About this task: Transcribe the entries below exactly, starting with the line that has "53: (870, 135, 2.97)" and stopping after the line that has "56: (302, 90, 4.52)"; no pictures belong in the copy.

Exercise material Start Marker

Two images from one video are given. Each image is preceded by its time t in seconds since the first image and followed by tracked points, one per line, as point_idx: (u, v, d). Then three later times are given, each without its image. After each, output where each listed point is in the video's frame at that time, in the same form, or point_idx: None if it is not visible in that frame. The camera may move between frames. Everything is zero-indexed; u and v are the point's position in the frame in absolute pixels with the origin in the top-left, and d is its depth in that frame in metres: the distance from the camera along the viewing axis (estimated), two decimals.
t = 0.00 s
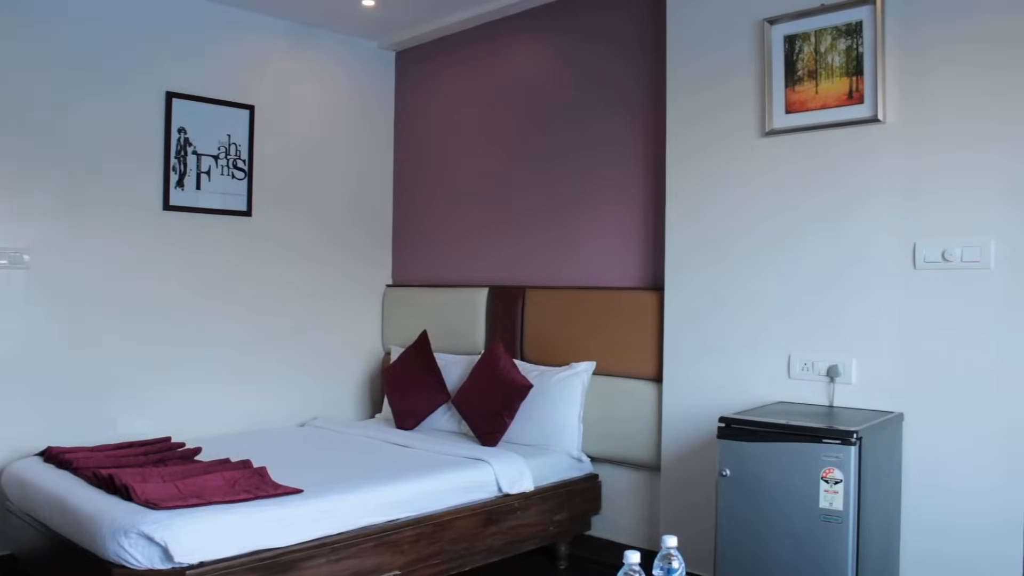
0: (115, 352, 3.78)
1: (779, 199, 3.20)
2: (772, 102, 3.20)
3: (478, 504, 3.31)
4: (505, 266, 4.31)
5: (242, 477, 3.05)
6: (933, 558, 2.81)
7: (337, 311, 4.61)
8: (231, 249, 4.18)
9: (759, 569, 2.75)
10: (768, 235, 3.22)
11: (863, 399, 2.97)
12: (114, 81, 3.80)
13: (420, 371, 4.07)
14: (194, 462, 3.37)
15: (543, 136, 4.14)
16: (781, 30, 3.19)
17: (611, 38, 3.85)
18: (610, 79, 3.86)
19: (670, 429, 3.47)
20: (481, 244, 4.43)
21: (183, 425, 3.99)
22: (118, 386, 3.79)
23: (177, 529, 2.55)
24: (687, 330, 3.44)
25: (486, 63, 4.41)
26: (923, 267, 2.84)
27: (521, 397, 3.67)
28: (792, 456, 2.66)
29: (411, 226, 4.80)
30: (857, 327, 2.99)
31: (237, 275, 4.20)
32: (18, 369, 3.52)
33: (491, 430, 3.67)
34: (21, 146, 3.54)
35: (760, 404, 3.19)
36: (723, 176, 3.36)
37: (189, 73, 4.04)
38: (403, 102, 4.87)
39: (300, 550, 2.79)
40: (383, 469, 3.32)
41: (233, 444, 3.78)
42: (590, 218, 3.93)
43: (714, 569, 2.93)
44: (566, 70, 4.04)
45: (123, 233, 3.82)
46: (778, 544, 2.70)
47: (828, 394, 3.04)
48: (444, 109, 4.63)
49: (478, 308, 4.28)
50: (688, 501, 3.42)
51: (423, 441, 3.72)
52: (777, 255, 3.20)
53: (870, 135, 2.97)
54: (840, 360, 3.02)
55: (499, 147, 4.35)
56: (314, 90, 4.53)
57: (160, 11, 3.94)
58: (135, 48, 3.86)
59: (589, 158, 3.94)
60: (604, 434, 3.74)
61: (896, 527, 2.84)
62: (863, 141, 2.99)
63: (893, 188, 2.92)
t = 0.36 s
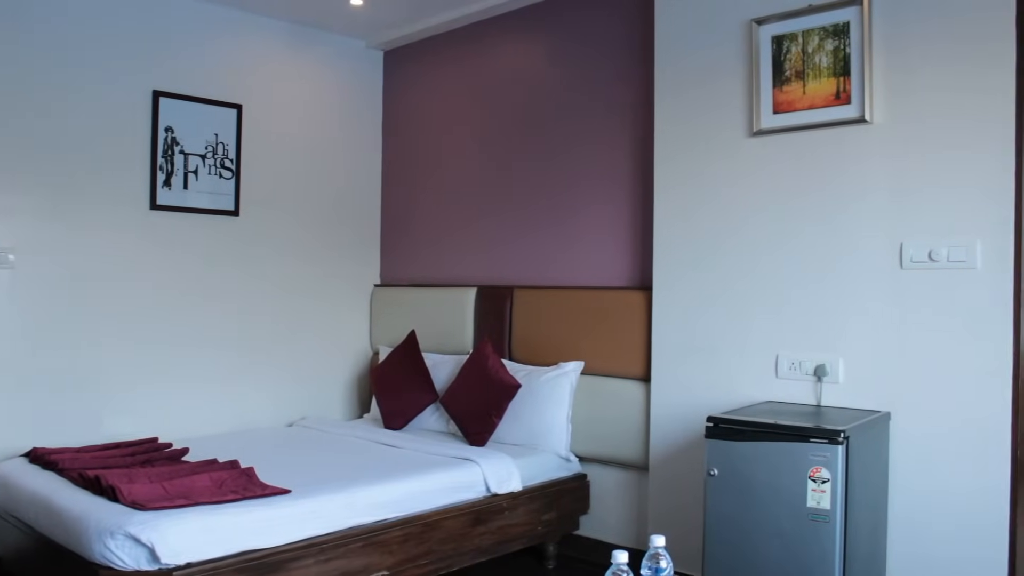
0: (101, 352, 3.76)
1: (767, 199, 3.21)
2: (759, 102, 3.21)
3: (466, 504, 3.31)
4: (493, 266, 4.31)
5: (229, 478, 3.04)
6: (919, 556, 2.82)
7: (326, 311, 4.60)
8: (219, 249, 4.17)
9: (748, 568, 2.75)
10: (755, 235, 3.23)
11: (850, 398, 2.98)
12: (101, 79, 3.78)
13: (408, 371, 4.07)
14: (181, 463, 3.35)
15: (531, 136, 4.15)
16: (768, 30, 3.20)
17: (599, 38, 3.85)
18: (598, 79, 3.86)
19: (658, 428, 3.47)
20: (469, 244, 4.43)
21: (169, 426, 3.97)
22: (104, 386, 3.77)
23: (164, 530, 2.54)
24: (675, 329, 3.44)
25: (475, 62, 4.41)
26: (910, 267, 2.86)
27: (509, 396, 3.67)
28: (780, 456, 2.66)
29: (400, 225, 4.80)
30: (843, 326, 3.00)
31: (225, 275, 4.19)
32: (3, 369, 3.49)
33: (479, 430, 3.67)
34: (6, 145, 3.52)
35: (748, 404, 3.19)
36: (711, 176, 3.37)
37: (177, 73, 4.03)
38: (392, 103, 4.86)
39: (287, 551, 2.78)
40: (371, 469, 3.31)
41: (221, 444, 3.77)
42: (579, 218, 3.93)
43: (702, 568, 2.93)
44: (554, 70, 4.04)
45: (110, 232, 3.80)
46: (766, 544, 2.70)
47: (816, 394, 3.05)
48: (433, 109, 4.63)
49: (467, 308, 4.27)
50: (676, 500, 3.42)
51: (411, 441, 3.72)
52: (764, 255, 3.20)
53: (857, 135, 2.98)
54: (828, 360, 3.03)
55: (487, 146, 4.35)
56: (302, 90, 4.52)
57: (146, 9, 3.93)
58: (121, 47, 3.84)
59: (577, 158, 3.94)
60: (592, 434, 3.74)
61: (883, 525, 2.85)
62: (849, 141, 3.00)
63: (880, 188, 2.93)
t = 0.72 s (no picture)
0: (87, 353, 3.74)
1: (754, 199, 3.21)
2: (747, 102, 3.22)
3: (455, 504, 3.30)
4: (482, 266, 4.31)
5: (216, 479, 3.02)
6: (905, 555, 2.83)
7: (314, 311, 4.59)
8: (206, 249, 4.15)
9: (735, 567, 2.76)
10: (743, 234, 3.24)
11: (836, 398, 2.99)
12: (87, 78, 3.76)
13: (396, 371, 4.06)
14: (169, 464, 3.34)
15: (520, 136, 4.15)
16: (756, 31, 3.21)
17: (587, 38, 3.86)
18: (586, 79, 3.86)
19: (646, 428, 3.47)
20: (457, 243, 4.43)
21: (157, 427, 3.96)
22: (90, 387, 3.75)
23: (151, 531, 2.52)
24: (664, 329, 3.45)
25: (464, 62, 4.40)
26: (897, 266, 2.87)
27: (497, 397, 3.67)
28: (768, 455, 2.67)
29: (388, 225, 4.79)
30: (830, 325, 3.01)
31: (212, 275, 4.17)
32: None
33: (467, 430, 3.67)
34: None
35: (735, 404, 3.20)
36: (699, 176, 3.37)
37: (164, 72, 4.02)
38: (381, 102, 4.85)
39: (275, 552, 2.77)
40: (359, 470, 3.30)
41: (208, 444, 3.75)
42: (568, 218, 3.93)
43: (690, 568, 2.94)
44: (542, 69, 4.04)
45: (96, 232, 3.78)
46: (754, 543, 2.71)
47: (804, 394, 3.06)
48: (421, 109, 4.62)
49: (456, 308, 4.27)
50: (664, 500, 3.42)
51: (399, 441, 3.71)
52: (752, 255, 3.21)
53: (844, 135, 2.99)
54: (816, 359, 3.03)
55: (475, 146, 4.35)
56: (290, 89, 4.51)
57: (133, 8, 3.91)
58: (108, 45, 3.82)
59: (565, 157, 3.94)
60: (580, 434, 3.74)
61: (870, 525, 2.85)
62: (837, 141, 3.01)
63: (867, 188, 2.94)
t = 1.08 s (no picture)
0: (75, 353, 3.73)
1: (742, 199, 3.22)
2: (735, 103, 3.23)
3: (443, 504, 3.30)
4: (471, 266, 4.30)
5: (204, 479, 3.01)
6: (891, 554, 2.85)
7: (303, 312, 4.59)
8: (194, 248, 4.14)
9: (723, 566, 2.76)
10: (731, 234, 3.25)
11: (823, 398, 3.00)
12: (74, 77, 3.74)
13: (385, 371, 4.05)
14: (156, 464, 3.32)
15: (508, 136, 4.15)
16: (744, 31, 3.22)
17: (575, 39, 3.86)
18: (574, 79, 3.87)
19: (635, 428, 3.48)
20: (446, 243, 4.42)
21: (144, 427, 3.94)
22: (77, 388, 3.73)
23: (137, 532, 2.51)
24: (652, 329, 3.45)
25: (452, 61, 4.40)
26: (884, 266, 2.88)
27: (485, 397, 3.67)
28: (756, 455, 2.67)
29: (377, 225, 4.78)
30: (817, 325, 3.03)
31: (200, 275, 4.16)
32: None
33: (455, 430, 3.66)
34: None
35: (723, 403, 3.21)
36: (687, 176, 3.38)
37: (152, 71, 4.00)
38: (370, 102, 4.84)
39: (263, 553, 2.76)
40: (347, 470, 3.29)
41: (195, 445, 3.74)
42: (557, 218, 3.93)
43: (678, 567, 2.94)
44: (530, 70, 4.05)
45: (84, 232, 3.76)
46: (742, 542, 2.72)
47: (791, 393, 3.07)
48: (409, 109, 4.62)
49: (445, 308, 4.26)
50: (652, 500, 3.43)
51: (388, 441, 3.70)
52: (740, 255, 3.22)
53: (830, 136, 3.00)
54: (803, 359, 3.05)
55: (464, 146, 4.35)
56: (278, 89, 4.50)
57: (121, 6, 3.89)
58: (95, 44, 3.81)
59: (554, 158, 3.95)
60: (569, 434, 3.75)
61: (858, 525, 2.86)
62: (823, 141, 3.02)
63: (853, 188, 2.95)
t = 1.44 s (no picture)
0: (62, 353, 3.71)
1: (729, 199, 3.23)
2: (723, 103, 3.23)
3: (431, 504, 3.29)
4: (459, 266, 4.30)
5: (191, 480, 3.00)
6: (878, 552, 2.86)
7: (291, 312, 4.58)
8: (182, 248, 4.13)
9: (710, 565, 2.77)
10: (718, 234, 3.26)
11: (810, 398, 3.01)
12: (61, 76, 3.72)
13: (373, 371, 4.04)
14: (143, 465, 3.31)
15: (496, 136, 4.15)
16: (732, 32, 3.22)
17: (563, 39, 3.86)
18: (563, 80, 3.87)
19: (623, 427, 3.48)
20: (434, 243, 4.42)
21: (131, 428, 3.93)
22: (64, 388, 3.71)
23: (124, 533, 2.50)
24: (640, 329, 3.46)
25: (441, 61, 4.40)
26: (870, 266, 2.89)
27: (473, 397, 3.67)
28: (743, 454, 2.68)
29: (365, 225, 4.77)
30: (804, 325, 3.04)
31: (188, 275, 4.15)
32: None
33: (443, 430, 3.66)
34: None
35: (710, 403, 3.22)
36: (676, 176, 3.39)
37: (139, 70, 3.99)
38: (358, 101, 4.82)
39: (250, 553, 2.75)
40: (335, 471, 3.29)
41: (182, 446, 3.72)
42: (546, 217, 3.93)
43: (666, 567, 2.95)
44: (519, 70, 4.05)
45: (70, 231, 3.75)
46: (729, 541, 2.72)
47: (778, 393, 3.08)
48: (397, 109, 4.61)
49: (434, 308, 4.26)
50: (640, 500, 3.43)
51: (376, 441, 3.70)
52: (727, 255, 3.23)
53: (816, 136, 3.02)
54: (791, 358, 3.05)
55: (453, 146, 4.34)
56: (266, 89, 4.49)
57: (107, 5, 3.87)
58: (83, 43, 3.79)
59: (542, 158, 3.95)
60: (558, 434, 3.75)
61: (845, 524, 2.87)
62: (810, 142, 3.03)
63: (840, 188, 2.96)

Exercise material End Marker

Written response:
53: (870, 135, 2.97)
54: (840, 360, 3.02)
55: (499, 147, 4.35)
56: (314, 90, 4.53)
57: (160, 11, 3.94)
58: (135, 48, 3.86)
59: (589, 158, 3.94)
60: (604, 434, 3.74)
61: (896, 527, 2.84)
62: (863, 141, 2.99)
63: (893, 188, 2.92)
t = 0.36 s
0: (101, 352, 3.76)
1: (767, 199, 3.21)
2: (759, 102, 3.21)
3: (466, 504, 3.31)
4: (493, 266, 4.31)
5: (229, 478, 3.04)
6: (919, 556, 2.82)
7: (326, 311, 4.60)
8: (219, 249, 4.17)
9: (748, 568, 2.75)
10: (755, 235, 3.23)
11: (850, 398, 2.98)
12: (101, 79, 3.78)
13: (408, 371, 4.07)
14: (181, 463, 3.35)
15: (531, 136, 4.15)
16: (768, 30, 3.20)
17: (599, 38, 3.85)
18: (598, 79, 3.86)
19: (658, 428, 3.47)
20: (469, 244, 4.43)
21: (169, 426, 3.97)
22: (104, 386, 3.77)
23: (164, 530, 2.54)
24: (675, 329, 3.44)
25: (475, 62, 4.41)
26: (910, 267, 2.86)
27: (509, 396, 3.67)
28: (780, 456, 2.66)
29: (400, 225, 4.80)
30: (843, 326, 3.00)
31: (225, 275, 4.19)
32: (3, 369, 3.49)
33: (479, 430, 3.67)
34: (6, 145, 3.52)
35: (748, 404, 3.19)
36: (711, 176, 3.37)
37: (177, 73, 4.03)
38: (392, 103, 4.86)
39: (287, 551, 2.78)
40: (371, 469, 3.31)
41: (221, 444, 3.77)
42: (579, 218, 3.93)
43: (702, 568, 2.93)
44: (554, 70, 4.04)
45: (110, 232, 3.80)
46: (766, 544, 2.70)
47: (816, 394, 3.05)
48: (433, 109, 4.63)
49: (467, 308, 4.27)
50: (676, 500, 3.42)
51: (411, 441, 3.72)
52: (764, 255, 3.20)
53: (857, 135, 2.98)
54: (828, 360, 3.03)
55: (487, 146, 4.35)
56: (302, 90, 4.52)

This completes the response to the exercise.